The thing about average is that it’s just the default. By definition, most people will always be closer to average than extraordinary, whether it comes to money, books read, sprinting time, or social media followers. Without average, extraordinary wouldn’t exist. It’s the average that makes outliers matter — two sides of the same coin, one the yin to the other’s yang.

Therefore, average is nothing to feel miserable about. It’s not something to feel anything about at all. Average is just normal and, even if you’re trying to make something great, you’ll spend many days doing boring stuff until one day, maybe, you’ll become an “overnight success.”

When you accept average, you don’t need to change the world in a year. You don’t need to make a gazillion dollars, and it’s okay if your website relies on annoying ads so you can pay the bills. Without average, there’d be nothing to work towards. No desirable future that you must assemble brick by brick.

I feel a lot better about Four Minute Books now than I ever have before. I don’t have a big five-year vision about how we’ll revolutionize the book industry. Maybe that part might come later. Maybe never. For now, I’m just happy that we can save a lot of people a little bit of time each day. That we can give people permission to read, even if they only have a few minutes to spare. That we can help people learn where, otherwise, they might just have watched another cat video on TikTok.

The website has a good amount of users, but other than that, it’s pretty average. It looks average. It has ads on it. We send out a normal newsletter, and often, we promote products that lots of other people promote too. That’s not to say that those things will never change. In fact, I’d like them to. I’d love to have a stellar looking website, zero ads, and the best, fully fan-supported newsletter in town — but right now, that’s not where we’re at. We’re at average, and that’s perfectly okay.

Accept that you’re starting from average, and you can focus on the daily work required to turn a 5 into a 6, a 6 into a 7, and a 7 into an 8. No delusion, no dramatization. Just good old hard work and the hope that, one day, you might cross the finish line of great — and on most days, that — average — is more than enough.

On the Edge of Your Seat

If you asked me for my best writing tip, there’s really only one that I’ve never seen elsewhere, at least not in that form: Write on the edge of your seat.

I don’t mean whipping out a sharpie and scribbling on your office equipment, of course. What I mean is: Go where the tension wants to lead you. And, yes, how you sit on your chair is a great indicator as to where that is.

When I park my whole behind on the seat and lean back, I’m way too comfortable. I might sluggishly type along or mentally shut down. When my butt barely stays on the chair, I have to lean forward, lean into the story, and really “get in there” to see what’s going on — and what needs to happen next.

That’s what we do when we’re interested. Intrigued. Brimming with curiosity.
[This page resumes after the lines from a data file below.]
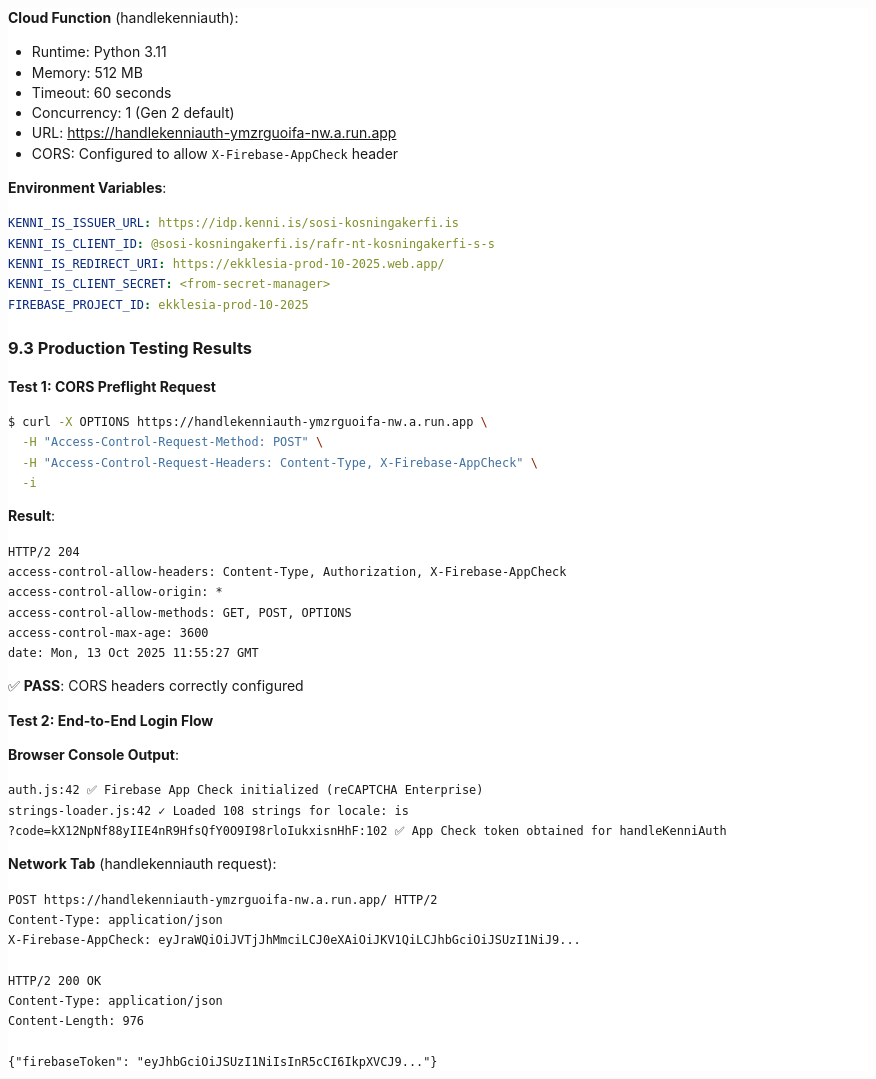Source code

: **Cloud Function** (handlekenniauth):
- Runtime: Python 3.11
- Memory: 512 MB
- Timeout: 60 seconds
- Concurrency: 1 (Gen 2 default)
- URL: https://handlekenniauth-ymzrguoifa-nw.a.run.app
- CORS: Configured to allow `X-Firebase-AppCheck` header

**Environment Variables**:
```yaml
KENNI_IS_ISSUER_URL: https://idp.kenni.is/sosi-kosningakerfi.is
KENNI_IS_CLIENT_ID: @sosi-kosningakerfi.is/rafr-nt-kosningakerfi-s-s
KENNI_IS_REDIRECT_URI: https://ekklesia-prod-10-2025.web.app/
KENNI_IS_CLIENT_SECRET: <from-secret-manager>
FIREBASE_PROJECT_ID: ekklesia-prod-10-2025
```

### 9.3 Production Testing Results

**Test 1: CORS Preflight Request**
```bash
$ curl -X OPTIONS https://handlekenniauth-ymzrguoifa-nw.a.run.app \
  -H "Access-Control-Request-Method: POST" \
  -H "Access-Control-Request-Headers: Content-Type, X-Firebase-AppCheck" \
  -i
```

**Result**:
```http
HTTP/2 204
access-control-allow-headers: Content-Type, Authorization, X-Firebase-AppCheck
access-control-allow-origin: *
access-control-allow-methods: GET, POST, OPTIONS
access-control-max-age: 3600
date: Mon, 13 Oct 2025 11:55:27 GMT
```

✅ **PASS**: CORS headers correctly configured

**Test 2: End-to-End Login Flow**

**Browser Console Output**:
```
auth.js:42 ✅ Firebase App Check initialized (reCAPTCHA Enterprise)
strings-loader.js:42 ✓ Loaded 108 strings for locale: is
?code=kX12NpNf88yIIE4nR9HfsQfY0O9I98rloIukxisnHhF:102 ✅ App Check token obtained for handleKenniAuth
```

**Network Tab** (handlekenniauth request):
```http
POST https://handlekenniauth-ymzrguoifa-nw.a.run.app/ HTTP/2
Content-Type: application/json
X-Firebase-AppCheck: eyJraWQiOiJVTjJhMmciLCJ0eXAiOiJKV1QiLCJhbGciOiJSUzI1NiJ9...

HTTP/2 200 OK
Content-Type: application/json
Content-Length: 976

{"firebaseToken": "eyJhbGciOiJSUzI1NiIsInR5cCI6IkpXVCJ9..."}
```
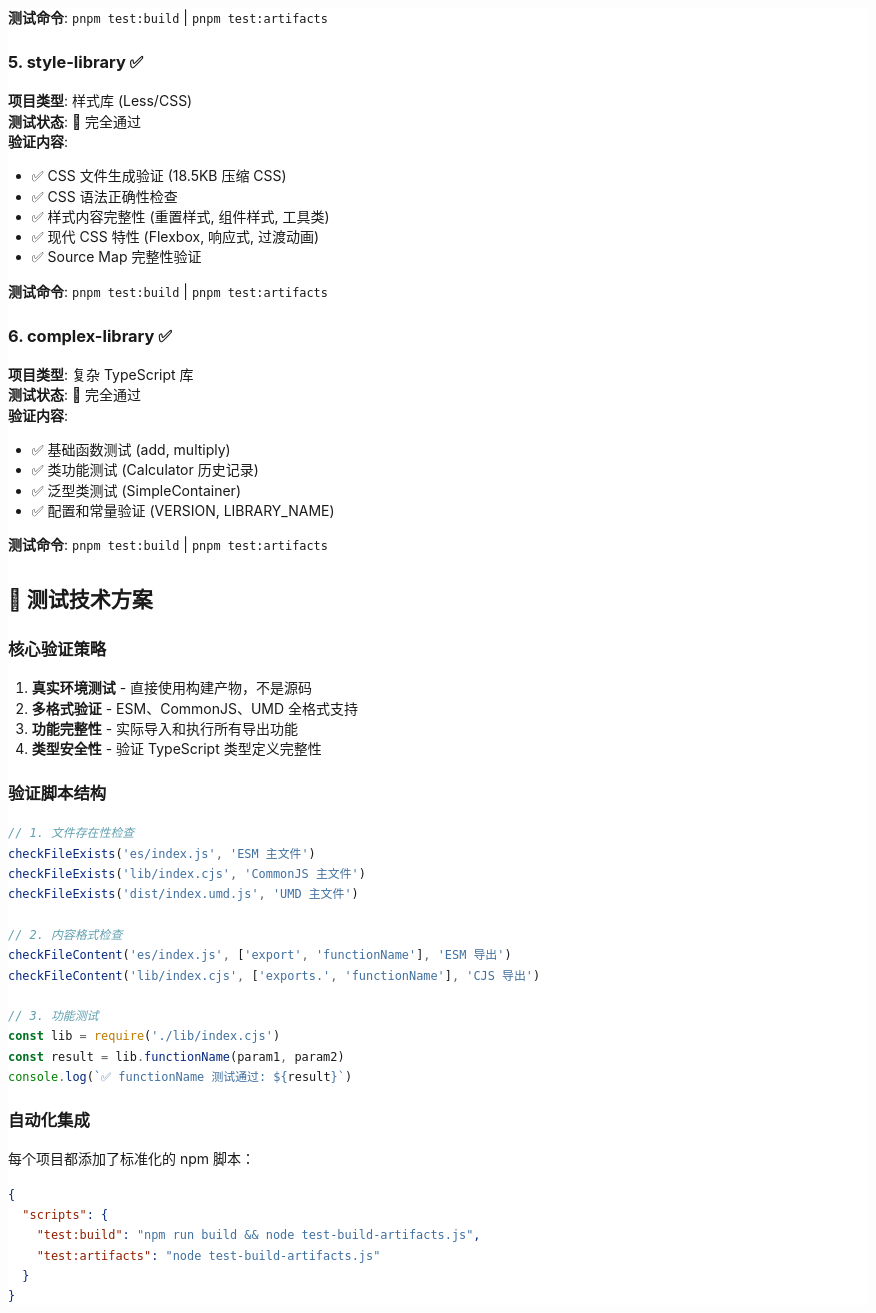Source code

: **测试命令**: `pnpm test:build` | `pnpm test:artifacts`

### 5. style-library ✅
**项目类型**: 样式库 (Less/CSS)  
**测试状态**: 🎉 完全通过  
**验证内容**:
- ✅ CSS 文件生成验证 (18.5KB 压缩 CSS)
- ✅ CSS 语法正确性检查
- ✅ 样式内容完整性 (重置样式, 组件样式, 工具类)
- ✅ 现代 CSS 特性 (Flexbox, 响应式, 过渡动画)
- ✅ Source Map 完整性验证

**测试命令**: `pnpm test:build` | `pnpm test:artifacts`

### 6. complex-library ✅
**项目类型**: 复杂 TypeScript 库  
**测试状态**: 🎉 完全通过  
**验证内容**:
- ✅ 基础函数测试 (add, multiply)
- ✅ 类功能测试 (Calculator 历史记录)
- ✅ 泛型类测试 (SimpleContainer<T>)
- ✅ 配置和常量验证 (VERSION, LIBRARY_NAME)

**测试命令**: `pnpm test:build` | `pnpm test:artifacts`

## 🔧 测试技术方案

### 核心验证策略
1. **真实环境测试** - 直接使用构建产物，不是源码
2. **多格式验证** - ESM、CommonJS、UMD 全格式支持
3. **功能完整性** - 实际导入和执行所有导出功能
4. **类型安全性** - 验证 TypeScript 类型定义完整性

### 验证脚本结构
```javascript
// 1. 文件存在性检查
checkFileExists('es/index.js', 'ESM 主文件')
checkFileExists('lib/index.cjs', 'CommonJS 主文件')
checkFileExists('dist/index.umd.js', 'UMD 主文件')

// 2. 内容格式检查
checkFileContent('es/index.js', ['export', 'functionName'], 'ESM 导出')
checkFileContent('lib/index.cjs', ['exports.', 'functionName'], 'CJS 导出')

// 3. 功能测试
const lib = require('./lib/index.cjs')
const result = lib.functionName(param1, param2)
console.log(`✅ functionName 测试通过: ${result}`)
```

### 自动化集成
每个项目都添加了标准化的 npm 脚本：
```json
{
  "scripts": {
    "test:build": "npm run build && node test-build-artifacts.js",
    "test:artifacts": "node test-build-artifacts.js"
  }
}
```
At one point in King of Queens, Douglas makes an enticing proposition to Arthur, his live-in father-in-law, and with a twinkle in his eye, Arthur says: “Well, to that I say, I will lean forward with interest.”

That’s exactly what happens in the cinema, isn’t it? You’re not nestled into your chair when Batman is hanging off a cliff. You’re holding on to the rail or seats in front of you, ready to jump into the screen! That’s the spirit in which we should make art.

A lot of writing advice will claim to tell you how to “keep your audience on the edge of their seats.” Actually, it’s really simple: You have to be on the edge of your seat while you’re writing. Or recording. Or drawing. That’s whose level of involvement you should worry about. If you’re 100% engrossed in the story, your fans won’t be able to help it: They’ll also lean forward with interest.

Whatever you do in this life, stay on the edge of your seat.